The United States Conference of Mayors is, by all accounts, a harmless
group. As former Madison Mayor Paul Soglin points out on today's Forum
page, the group has a history of taking moderately liberal positions,
organizing long-winded policy debates and presiding gracefully over the
decline of the municipalities they are charged with governing.

I bear the group and its members no ill will.

But it is my sincere hope that they will come and go from Madison quickly.
Make that very quickly.

Everything about the mayors conference rubs this city wrong. It is an
elitest, expensive and exclusionary event. It is going to screw up our
downtown on Farmers' Market day, shutter the taxpayer-funded Monona Terrace
to the taxpayers, close portions of Lake Monona, and turn the University of
Wisconsin Memorial Union into a private club for out-of-towners who do not
even cheer for the Badgers.

These are significant annoyances, to be sure.

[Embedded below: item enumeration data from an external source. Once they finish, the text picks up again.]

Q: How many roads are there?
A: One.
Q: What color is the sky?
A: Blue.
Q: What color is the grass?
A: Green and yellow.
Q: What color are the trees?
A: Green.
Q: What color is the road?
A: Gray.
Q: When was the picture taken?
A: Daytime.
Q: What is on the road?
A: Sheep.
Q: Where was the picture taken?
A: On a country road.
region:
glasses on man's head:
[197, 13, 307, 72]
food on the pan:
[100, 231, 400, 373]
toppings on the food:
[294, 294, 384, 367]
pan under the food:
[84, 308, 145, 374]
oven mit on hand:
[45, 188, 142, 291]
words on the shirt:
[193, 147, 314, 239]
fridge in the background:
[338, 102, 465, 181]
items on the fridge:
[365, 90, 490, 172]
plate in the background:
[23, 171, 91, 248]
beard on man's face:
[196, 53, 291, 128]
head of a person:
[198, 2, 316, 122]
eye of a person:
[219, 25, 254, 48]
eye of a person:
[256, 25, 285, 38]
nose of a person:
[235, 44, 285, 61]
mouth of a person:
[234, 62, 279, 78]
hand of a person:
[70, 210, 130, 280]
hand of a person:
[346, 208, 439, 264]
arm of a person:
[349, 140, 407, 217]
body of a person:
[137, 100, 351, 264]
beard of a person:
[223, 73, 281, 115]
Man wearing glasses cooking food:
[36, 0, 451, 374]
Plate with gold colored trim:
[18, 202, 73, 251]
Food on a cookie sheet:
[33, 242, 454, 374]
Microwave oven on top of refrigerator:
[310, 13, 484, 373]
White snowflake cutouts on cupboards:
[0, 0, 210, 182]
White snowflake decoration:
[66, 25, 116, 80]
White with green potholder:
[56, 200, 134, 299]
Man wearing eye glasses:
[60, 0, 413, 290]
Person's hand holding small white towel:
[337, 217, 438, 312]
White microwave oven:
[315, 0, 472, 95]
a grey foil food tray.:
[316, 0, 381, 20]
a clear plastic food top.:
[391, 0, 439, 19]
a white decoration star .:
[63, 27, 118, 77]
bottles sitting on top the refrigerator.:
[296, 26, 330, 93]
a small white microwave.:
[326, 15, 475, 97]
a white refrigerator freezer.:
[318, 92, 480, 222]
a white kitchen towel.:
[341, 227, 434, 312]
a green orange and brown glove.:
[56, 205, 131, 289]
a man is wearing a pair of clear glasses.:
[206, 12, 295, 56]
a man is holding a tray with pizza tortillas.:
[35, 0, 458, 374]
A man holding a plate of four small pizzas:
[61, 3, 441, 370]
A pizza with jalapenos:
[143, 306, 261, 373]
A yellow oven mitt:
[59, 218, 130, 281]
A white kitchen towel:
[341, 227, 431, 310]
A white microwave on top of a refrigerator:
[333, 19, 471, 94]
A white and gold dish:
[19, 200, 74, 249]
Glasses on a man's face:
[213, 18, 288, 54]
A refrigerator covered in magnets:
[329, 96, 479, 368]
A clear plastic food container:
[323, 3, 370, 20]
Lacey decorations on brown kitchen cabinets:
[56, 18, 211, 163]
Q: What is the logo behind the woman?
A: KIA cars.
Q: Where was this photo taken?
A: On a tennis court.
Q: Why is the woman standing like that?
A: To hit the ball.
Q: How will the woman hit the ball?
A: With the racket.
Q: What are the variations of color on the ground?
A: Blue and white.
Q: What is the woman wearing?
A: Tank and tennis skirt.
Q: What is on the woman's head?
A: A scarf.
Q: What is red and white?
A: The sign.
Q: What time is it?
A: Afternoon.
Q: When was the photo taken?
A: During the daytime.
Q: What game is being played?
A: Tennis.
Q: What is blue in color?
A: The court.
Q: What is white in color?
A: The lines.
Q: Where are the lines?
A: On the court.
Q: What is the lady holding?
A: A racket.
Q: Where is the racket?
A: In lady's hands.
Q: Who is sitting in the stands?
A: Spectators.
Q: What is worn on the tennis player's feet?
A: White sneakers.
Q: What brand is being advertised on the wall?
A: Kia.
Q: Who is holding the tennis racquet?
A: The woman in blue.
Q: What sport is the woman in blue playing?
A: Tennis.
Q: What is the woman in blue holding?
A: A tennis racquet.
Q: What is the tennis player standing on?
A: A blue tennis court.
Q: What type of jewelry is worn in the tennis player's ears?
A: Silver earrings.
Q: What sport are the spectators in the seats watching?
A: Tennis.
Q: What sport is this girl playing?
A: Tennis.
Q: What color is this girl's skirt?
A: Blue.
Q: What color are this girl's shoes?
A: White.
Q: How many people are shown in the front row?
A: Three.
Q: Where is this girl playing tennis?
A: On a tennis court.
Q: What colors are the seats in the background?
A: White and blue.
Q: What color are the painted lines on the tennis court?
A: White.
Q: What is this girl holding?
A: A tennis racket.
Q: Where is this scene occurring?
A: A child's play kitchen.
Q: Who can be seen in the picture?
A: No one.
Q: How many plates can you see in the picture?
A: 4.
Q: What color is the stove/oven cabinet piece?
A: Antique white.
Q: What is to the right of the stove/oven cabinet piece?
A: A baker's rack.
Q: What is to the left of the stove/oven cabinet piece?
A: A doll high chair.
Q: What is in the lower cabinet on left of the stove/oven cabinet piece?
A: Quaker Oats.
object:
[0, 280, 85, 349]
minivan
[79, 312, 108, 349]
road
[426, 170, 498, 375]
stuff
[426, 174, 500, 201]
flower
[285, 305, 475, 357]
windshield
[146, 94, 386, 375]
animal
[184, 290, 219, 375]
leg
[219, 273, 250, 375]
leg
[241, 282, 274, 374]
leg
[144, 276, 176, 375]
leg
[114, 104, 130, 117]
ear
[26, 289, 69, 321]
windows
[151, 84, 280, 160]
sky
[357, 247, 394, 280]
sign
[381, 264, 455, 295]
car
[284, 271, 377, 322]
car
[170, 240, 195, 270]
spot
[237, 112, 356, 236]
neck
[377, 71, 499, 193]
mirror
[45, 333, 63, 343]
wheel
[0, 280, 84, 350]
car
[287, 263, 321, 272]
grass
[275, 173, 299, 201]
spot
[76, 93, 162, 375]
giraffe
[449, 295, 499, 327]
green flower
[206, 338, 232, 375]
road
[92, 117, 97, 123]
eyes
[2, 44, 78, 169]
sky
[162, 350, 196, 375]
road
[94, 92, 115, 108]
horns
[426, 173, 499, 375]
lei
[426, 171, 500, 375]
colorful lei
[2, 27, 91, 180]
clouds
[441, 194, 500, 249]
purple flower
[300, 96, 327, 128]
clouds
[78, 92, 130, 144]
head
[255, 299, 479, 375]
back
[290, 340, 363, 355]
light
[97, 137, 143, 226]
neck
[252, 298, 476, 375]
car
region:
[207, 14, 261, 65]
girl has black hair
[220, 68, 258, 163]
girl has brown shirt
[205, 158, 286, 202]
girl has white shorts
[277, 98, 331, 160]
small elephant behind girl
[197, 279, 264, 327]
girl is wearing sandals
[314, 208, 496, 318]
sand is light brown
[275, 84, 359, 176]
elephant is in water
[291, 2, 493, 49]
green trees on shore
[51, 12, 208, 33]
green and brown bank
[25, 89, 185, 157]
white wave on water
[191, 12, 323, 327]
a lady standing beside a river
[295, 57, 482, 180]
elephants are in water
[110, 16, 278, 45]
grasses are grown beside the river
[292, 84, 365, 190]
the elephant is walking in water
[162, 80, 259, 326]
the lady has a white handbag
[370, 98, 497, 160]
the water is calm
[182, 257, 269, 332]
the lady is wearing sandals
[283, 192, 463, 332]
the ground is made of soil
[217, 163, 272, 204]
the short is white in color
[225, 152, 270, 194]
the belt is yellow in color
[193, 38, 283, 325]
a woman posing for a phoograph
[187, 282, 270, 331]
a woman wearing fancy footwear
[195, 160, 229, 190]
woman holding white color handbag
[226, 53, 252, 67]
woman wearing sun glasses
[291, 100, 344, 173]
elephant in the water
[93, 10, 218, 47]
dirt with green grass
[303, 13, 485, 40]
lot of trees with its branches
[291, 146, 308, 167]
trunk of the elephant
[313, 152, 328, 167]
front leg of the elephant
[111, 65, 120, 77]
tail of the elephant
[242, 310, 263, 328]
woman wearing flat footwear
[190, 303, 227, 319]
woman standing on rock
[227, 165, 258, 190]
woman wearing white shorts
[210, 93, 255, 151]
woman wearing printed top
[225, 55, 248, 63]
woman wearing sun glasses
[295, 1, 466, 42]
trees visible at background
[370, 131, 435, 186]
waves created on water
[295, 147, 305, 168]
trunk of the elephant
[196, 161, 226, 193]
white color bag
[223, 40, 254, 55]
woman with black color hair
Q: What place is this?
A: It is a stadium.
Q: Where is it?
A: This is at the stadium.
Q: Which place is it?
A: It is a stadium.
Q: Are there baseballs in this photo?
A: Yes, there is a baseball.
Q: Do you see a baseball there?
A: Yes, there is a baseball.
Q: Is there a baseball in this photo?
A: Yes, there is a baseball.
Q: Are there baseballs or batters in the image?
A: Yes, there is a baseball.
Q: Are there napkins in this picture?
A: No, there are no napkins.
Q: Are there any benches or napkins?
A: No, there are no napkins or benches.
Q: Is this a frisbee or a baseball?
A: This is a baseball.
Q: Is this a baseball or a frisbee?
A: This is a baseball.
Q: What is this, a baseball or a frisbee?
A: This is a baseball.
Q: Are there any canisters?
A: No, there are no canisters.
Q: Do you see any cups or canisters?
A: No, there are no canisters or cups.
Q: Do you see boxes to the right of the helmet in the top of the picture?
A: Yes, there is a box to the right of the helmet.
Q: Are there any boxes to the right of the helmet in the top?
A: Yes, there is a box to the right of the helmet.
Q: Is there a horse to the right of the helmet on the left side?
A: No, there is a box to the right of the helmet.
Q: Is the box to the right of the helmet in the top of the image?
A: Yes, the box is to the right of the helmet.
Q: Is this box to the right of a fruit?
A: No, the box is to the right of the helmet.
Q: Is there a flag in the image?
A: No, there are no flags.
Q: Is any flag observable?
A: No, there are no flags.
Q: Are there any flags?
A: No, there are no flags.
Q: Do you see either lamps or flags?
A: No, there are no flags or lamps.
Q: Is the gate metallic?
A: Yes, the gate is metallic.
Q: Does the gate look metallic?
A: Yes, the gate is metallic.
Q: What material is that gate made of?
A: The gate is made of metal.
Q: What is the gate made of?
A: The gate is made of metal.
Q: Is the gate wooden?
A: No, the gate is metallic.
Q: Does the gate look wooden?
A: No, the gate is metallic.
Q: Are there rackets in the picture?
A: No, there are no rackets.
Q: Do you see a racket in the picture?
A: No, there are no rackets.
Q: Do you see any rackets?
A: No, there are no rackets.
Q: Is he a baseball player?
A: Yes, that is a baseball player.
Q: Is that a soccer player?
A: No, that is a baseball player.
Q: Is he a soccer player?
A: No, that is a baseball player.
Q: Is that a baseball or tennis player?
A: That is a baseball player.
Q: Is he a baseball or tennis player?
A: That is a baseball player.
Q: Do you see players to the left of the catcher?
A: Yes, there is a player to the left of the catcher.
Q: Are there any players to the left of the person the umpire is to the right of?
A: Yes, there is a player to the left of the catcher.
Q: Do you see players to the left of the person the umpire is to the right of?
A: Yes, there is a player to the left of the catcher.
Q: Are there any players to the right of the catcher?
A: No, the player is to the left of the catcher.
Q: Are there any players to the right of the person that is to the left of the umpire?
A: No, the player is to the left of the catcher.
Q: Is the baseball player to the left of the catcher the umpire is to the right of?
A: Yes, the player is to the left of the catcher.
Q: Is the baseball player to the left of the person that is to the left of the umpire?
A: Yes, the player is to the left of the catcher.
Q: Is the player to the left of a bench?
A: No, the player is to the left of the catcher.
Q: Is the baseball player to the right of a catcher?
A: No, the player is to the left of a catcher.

But the darkest development came this week, in the form of an announcement
that the State Capitol will be closed to the public during significant
portions of the conference.

This is simply ridiculous. The mayors are not coming to Madison; they are
stepping into a protective bubble that could be located in any city in the
United States. In doing so, they are isolating themselves from a city that
could teach them a lot about how to use public resources to create a
livable community. They are also alienating themselves from the citizens of
that city.

How high is the level of alienation?

Let's just say that it's a good thing this is not a democracy because,
given a vote, Wisconsinites would surely choose keeping the Capitol open
over letting the mayors conference go forward.

The mayors conference has been shamefully and shamelessly organized, as
Madison Reps. Mark Pocan and Terese Berceau noted in an angry condemnation
of the decision to close the Capitol.

At every turn organizers of the conference have chosen the comfort of the
mayors over the concerns of the citizens of Madison.

The organizers understand that the event is dramatically out of sync with
Madison. That's why they continue to peddle the absurd claim that they must
lock the people of Madison out of much of their city for security reasons.
No competent observer of preparations for this weekend's protests believes
that campaigners for civil liberties, better public services and drug law
reform pose a serious threat to this conference or this city. (To their
credit, Madison police have downplayed concerns to the point of announcing
that they are not planning to dust off the riot gear.)

The security excuse is just that: an excuse.

The real threat that Madisonians and the mayors face over the next few days
will occur inside the Monona Terrace Convention Center, where some of the
creepiest corporations in the world will be plying their wares. Don't look
for Wisconsin's best and brightest on the schedule of speakers. There is
not room for them because the schedule is packed with the CEOs and other
lobbyists for Waste Management, American Management Services, 3M,
AstraZeneca Phamaceuticals, DuPont Security, Bechtel, DaimlerChrysler, the
Mortgage Bankers Association, the International Council of Shopping Centers
and the usual clique of water privatizers, service diminishers and
municipal treasury emptiers.

The mayors conference is an epic example of opportunity lost. Mayors from
around the country could have come to Madison and learned a great deal from
a great city. Instead, they have annoyed that city and its citizens to such
an extent that the popular response of Madisonians to the mayors is likely
to be: "Don't let the Learjet doors hit you as you're leaving."